PROBLEM: Work through the data below and state how many lines contain "controller", giving that number alone.

STUDY MATERIAL:
○ ○ ○

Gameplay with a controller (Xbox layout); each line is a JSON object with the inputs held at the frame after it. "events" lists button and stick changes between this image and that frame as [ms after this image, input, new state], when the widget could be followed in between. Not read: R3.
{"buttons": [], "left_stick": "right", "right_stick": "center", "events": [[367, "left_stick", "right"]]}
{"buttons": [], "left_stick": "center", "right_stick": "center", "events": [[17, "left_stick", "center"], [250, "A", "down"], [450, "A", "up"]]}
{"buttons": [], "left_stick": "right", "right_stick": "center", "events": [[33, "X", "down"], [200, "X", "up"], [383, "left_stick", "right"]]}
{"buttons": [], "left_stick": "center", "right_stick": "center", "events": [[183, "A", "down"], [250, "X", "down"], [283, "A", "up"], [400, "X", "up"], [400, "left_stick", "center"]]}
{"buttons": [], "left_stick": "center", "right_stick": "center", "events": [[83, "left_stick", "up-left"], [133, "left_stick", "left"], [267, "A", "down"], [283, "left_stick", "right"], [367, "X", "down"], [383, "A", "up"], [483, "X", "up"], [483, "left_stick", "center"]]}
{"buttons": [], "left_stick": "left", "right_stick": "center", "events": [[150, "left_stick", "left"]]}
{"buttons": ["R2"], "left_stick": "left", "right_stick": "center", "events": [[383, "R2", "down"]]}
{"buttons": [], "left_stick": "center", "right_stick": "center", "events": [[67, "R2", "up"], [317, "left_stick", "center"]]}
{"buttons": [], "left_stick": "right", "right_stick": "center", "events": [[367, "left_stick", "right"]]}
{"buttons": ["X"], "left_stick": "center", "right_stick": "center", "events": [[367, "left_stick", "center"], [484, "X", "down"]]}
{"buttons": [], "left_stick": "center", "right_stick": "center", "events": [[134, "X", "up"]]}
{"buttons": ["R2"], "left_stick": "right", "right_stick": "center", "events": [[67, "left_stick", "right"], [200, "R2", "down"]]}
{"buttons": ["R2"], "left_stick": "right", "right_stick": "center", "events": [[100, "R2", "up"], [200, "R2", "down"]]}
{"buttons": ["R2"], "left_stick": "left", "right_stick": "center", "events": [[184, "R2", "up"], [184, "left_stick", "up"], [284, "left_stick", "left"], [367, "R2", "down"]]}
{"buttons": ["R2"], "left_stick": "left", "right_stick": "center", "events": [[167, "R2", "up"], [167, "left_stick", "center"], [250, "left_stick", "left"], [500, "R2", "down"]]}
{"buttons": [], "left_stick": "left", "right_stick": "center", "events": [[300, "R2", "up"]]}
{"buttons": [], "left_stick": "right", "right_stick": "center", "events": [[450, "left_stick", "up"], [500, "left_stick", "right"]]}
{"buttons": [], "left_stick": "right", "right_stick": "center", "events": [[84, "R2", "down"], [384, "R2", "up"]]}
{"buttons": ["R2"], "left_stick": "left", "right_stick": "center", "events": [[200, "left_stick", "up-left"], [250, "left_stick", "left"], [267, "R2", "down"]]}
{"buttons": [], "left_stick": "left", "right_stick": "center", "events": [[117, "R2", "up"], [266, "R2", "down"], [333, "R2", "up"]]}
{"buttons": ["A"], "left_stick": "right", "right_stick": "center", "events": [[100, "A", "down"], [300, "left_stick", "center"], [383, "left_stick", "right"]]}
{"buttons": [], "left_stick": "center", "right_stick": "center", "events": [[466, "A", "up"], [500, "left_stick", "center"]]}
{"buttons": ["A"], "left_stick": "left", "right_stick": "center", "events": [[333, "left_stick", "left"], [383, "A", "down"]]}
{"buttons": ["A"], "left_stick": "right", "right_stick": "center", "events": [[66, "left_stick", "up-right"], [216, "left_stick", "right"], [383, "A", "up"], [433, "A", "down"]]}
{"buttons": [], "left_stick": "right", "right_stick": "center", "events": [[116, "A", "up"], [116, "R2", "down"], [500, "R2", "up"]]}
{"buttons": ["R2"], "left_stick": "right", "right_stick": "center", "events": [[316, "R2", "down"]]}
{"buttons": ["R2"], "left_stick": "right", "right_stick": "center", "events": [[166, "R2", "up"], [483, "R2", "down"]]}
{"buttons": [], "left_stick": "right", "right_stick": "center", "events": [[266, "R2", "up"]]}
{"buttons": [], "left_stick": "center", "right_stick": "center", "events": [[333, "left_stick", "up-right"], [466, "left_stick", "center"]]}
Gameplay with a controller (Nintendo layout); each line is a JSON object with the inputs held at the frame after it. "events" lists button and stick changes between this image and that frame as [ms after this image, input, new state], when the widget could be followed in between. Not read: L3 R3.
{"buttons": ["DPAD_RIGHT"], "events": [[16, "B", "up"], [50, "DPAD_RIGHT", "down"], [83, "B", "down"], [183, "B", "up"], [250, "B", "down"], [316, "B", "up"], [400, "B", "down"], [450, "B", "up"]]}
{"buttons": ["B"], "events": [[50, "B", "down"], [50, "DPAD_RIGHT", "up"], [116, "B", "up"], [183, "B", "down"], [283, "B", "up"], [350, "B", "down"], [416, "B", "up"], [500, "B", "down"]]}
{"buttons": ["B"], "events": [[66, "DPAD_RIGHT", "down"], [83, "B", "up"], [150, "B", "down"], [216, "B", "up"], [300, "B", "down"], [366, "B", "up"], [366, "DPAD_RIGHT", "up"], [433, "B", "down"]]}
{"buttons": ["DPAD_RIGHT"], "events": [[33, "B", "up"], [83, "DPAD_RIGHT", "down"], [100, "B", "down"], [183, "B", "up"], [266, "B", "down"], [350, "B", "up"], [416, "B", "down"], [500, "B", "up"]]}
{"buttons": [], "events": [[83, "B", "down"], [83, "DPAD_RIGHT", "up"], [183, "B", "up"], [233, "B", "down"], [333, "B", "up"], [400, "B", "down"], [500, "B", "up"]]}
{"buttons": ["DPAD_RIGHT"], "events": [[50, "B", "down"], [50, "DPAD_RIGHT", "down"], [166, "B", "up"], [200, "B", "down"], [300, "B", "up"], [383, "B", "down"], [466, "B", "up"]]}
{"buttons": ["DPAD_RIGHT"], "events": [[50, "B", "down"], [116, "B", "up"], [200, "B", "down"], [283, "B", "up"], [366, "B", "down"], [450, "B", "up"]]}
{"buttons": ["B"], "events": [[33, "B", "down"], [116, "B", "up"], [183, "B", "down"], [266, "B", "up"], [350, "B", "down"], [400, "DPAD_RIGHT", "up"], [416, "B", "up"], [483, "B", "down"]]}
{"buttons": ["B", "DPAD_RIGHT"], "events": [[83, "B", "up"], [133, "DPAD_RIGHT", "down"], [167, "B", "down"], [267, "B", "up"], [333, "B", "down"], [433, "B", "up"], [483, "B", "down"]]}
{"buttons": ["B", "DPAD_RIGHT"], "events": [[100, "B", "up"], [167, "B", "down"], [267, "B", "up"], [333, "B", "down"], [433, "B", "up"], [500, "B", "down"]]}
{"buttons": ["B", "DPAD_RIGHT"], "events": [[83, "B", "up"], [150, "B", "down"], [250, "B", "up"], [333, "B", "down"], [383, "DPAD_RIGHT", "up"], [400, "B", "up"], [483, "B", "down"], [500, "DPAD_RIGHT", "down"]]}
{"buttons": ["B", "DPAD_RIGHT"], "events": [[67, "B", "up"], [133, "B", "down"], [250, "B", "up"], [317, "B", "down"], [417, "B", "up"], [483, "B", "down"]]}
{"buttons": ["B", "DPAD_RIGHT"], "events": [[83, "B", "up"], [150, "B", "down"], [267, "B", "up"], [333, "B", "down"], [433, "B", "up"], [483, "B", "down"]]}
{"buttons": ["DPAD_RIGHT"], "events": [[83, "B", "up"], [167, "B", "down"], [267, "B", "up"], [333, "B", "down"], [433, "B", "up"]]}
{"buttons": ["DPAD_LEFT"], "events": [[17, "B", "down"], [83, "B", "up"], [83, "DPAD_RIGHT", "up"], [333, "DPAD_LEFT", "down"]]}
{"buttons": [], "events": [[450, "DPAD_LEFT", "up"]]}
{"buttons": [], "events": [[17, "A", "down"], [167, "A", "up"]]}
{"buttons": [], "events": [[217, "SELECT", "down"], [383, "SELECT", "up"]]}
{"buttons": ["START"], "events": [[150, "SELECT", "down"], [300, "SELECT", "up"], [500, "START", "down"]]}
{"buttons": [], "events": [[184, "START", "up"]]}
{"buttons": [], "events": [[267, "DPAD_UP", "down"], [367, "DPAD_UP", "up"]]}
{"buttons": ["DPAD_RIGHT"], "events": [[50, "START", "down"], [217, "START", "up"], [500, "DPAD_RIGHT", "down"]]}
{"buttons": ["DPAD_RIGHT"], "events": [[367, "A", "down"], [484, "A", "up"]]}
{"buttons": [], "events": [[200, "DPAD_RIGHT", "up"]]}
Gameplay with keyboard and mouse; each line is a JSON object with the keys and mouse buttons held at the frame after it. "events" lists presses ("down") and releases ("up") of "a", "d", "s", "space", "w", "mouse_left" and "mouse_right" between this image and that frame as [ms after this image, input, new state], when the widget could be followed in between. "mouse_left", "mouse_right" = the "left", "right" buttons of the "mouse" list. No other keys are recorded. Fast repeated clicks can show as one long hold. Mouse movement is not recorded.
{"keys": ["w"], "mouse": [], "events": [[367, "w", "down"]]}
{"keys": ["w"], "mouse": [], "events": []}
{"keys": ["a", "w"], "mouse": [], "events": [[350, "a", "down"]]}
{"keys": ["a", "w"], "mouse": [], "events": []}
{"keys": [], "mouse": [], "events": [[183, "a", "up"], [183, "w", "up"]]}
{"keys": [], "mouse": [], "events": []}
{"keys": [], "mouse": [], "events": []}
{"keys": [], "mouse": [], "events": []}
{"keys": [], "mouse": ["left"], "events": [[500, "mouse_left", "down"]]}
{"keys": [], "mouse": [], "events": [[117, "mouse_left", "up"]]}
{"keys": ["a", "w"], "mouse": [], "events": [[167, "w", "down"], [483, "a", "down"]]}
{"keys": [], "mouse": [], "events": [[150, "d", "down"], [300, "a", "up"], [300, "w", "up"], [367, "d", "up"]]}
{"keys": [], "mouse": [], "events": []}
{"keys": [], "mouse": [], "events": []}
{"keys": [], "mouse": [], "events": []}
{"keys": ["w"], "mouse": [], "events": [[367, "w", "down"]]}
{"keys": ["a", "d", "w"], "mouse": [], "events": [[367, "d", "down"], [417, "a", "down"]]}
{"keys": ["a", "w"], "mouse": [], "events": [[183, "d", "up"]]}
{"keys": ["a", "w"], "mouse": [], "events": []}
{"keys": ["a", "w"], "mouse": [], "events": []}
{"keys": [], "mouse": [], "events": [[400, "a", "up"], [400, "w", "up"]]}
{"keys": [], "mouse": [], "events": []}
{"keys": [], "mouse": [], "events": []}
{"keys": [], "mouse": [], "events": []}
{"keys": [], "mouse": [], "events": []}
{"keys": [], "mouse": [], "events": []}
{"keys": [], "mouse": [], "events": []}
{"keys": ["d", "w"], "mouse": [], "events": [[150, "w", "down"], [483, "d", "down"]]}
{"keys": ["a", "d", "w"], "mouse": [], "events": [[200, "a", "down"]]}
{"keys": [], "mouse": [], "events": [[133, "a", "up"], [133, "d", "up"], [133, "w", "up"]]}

○ ○ ○

SOLUTION TO THIS EXERCISE: 2